Certainly their toxic toothless moronic crap causes problems before and after he goes and returns from visitation. He goes in to pre visitation dipshit mode for about 2wks before he goes on visitation and we have to deal with ~3wks of behavioral detox when he returns. However, I commited to him and to my wife that I would never prevent him from having a relationship with his BioDad and the SpermClan.

The main question is can you handle more regular and extended time with your SD in your home?

Best regards.

Rags's picture

SA,

I understand that this is a Sparent forum. However, her DH is being denied time with his kid by a manipulative BM. That pisses me off.

As for more time with Skids .... I can understand why both the SM and the BioDad would not want that if the kid is so infected with toxicity by the other bioparent as to be intollerable.

Your description of the evolution of a bratty 11yo into a thong wearing, demanding, lieing name calling diva mall rat cracked me up.
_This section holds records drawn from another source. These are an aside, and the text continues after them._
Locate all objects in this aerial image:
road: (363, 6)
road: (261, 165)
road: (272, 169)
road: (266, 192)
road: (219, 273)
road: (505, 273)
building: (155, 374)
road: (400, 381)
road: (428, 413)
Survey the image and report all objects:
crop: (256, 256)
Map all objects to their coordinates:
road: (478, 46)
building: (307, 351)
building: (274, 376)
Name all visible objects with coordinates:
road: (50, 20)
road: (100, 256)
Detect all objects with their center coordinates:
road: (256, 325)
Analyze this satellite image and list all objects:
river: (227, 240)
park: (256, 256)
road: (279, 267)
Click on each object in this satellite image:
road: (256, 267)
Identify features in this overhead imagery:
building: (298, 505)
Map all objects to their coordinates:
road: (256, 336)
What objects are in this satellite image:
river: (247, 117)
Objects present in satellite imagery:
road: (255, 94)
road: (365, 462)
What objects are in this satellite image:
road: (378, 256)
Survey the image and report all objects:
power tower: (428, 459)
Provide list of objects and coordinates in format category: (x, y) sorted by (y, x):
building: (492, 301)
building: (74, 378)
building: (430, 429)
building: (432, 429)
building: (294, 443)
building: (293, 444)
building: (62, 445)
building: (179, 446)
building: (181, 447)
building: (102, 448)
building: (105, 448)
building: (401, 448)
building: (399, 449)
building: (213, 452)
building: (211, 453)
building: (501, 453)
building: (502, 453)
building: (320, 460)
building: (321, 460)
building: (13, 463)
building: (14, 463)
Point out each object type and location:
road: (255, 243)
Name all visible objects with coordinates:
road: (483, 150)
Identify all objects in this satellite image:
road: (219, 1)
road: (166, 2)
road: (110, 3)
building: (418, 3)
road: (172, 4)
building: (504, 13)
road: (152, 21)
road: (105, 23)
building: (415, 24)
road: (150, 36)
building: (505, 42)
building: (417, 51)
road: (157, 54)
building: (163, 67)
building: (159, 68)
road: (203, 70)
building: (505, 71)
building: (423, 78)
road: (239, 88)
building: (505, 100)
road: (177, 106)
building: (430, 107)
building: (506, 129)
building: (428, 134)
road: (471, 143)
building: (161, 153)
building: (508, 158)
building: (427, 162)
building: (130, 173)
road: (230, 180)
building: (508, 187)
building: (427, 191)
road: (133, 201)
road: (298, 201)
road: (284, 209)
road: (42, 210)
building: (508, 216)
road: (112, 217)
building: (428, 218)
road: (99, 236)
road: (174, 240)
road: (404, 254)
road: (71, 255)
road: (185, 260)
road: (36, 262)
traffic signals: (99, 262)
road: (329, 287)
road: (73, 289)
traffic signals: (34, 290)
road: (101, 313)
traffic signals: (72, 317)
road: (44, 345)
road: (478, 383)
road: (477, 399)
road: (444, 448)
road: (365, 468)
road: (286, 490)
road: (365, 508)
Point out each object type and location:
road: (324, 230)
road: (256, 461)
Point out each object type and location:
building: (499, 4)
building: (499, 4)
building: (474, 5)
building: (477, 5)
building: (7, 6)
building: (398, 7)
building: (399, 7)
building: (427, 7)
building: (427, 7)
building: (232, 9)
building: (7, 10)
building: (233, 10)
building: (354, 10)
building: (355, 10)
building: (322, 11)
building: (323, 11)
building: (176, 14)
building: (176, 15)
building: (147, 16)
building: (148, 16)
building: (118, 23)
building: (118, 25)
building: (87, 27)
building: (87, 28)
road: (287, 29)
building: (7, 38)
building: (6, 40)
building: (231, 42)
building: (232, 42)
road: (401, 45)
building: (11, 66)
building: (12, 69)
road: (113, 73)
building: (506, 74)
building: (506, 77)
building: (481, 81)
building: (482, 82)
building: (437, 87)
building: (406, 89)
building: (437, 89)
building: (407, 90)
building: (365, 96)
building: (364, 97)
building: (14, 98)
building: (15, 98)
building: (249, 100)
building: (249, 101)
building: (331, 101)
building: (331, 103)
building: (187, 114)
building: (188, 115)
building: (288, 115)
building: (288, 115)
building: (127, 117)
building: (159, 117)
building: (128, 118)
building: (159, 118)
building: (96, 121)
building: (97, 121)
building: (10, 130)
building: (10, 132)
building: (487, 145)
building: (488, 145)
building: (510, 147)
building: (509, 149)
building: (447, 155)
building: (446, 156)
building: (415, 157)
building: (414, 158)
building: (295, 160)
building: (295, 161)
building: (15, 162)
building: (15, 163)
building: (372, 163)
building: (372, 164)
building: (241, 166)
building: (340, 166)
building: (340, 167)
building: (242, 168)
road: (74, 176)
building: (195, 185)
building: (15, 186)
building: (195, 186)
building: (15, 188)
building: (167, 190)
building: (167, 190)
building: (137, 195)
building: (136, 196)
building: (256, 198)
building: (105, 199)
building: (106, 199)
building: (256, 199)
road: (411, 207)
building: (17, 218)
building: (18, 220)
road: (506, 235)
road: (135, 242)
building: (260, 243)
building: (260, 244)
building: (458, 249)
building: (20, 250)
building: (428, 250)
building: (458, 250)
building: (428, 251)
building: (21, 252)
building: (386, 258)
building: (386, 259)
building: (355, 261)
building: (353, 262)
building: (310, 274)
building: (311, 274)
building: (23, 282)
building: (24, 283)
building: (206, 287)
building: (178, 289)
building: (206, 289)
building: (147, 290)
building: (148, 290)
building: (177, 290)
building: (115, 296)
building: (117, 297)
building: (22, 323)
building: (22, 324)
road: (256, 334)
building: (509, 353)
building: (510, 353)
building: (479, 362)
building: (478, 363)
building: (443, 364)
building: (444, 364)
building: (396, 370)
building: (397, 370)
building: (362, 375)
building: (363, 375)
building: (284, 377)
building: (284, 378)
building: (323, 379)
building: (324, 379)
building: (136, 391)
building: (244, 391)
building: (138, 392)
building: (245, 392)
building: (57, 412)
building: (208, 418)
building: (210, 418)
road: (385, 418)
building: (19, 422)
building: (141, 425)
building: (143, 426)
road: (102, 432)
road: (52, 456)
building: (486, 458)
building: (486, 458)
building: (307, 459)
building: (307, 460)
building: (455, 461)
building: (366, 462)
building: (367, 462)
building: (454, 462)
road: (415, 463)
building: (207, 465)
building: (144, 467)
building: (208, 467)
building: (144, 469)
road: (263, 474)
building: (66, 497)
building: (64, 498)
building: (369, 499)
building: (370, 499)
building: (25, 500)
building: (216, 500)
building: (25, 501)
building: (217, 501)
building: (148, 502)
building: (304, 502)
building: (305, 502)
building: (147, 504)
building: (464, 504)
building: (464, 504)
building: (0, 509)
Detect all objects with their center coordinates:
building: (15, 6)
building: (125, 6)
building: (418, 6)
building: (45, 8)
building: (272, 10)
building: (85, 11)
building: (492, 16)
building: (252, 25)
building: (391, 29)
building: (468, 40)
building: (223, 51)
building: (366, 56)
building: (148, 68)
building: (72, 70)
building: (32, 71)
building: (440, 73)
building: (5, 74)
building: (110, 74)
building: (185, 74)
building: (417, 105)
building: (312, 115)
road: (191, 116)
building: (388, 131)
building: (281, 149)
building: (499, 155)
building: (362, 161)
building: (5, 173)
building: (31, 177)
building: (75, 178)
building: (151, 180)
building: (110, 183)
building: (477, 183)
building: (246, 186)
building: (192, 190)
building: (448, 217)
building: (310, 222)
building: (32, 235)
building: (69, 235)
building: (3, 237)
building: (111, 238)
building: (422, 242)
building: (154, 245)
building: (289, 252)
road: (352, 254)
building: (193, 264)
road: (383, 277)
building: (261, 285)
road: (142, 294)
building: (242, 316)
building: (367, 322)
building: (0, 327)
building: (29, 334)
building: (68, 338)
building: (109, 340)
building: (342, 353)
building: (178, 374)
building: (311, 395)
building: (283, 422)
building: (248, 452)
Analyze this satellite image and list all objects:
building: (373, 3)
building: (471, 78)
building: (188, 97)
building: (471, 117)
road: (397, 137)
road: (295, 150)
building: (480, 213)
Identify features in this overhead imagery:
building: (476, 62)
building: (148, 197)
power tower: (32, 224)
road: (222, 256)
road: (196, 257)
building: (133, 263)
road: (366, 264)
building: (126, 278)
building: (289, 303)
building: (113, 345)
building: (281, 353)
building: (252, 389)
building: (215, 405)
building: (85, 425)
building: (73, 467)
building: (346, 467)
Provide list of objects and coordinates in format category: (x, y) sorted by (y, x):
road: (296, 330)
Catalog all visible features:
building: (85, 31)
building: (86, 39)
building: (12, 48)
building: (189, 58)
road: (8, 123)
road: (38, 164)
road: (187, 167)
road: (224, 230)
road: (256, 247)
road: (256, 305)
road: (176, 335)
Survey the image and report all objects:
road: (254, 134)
Biggrin

Best regards.

Plex's picture

At this point I am not gunning for any more time w/ SD, nor have a brought it up. EGADS! LOL

He has not brought it up either. SD would flip out if she missed more time with her tweener mean girls on the cheer team. I dont think this is the direction we want to go in. I am more relaxed now than I have been in 14 days. However, even though I don't feel badly that she is gone, I feel badly that he is hurting. So, with this rambling post...I am going to let it go. Why? B/c I feel badly for him, but not for me. Smile Should he get to see her more and I don't think it would be an issue with BM. However, SD would be unhappy and make it more difficult to deal with her if she HAD to come.

On a side note I am amazed that our DD4 has not even brought up her sister being gone as I thought she would be devistated when she left. Perhaps she sees the stress that is put on the family when she is here?

steptwins's picture

Before I got married, when DH & BM were on a 5 day on/off schedule -- DH would totally be depressed when the swins first left with her for her 5 days... Of course now she doesn't take them & there's no schedule. Only repreive is when DH says that nasty word: "No" to a swin who will call BM to rescue him. Vicious circle you don't want!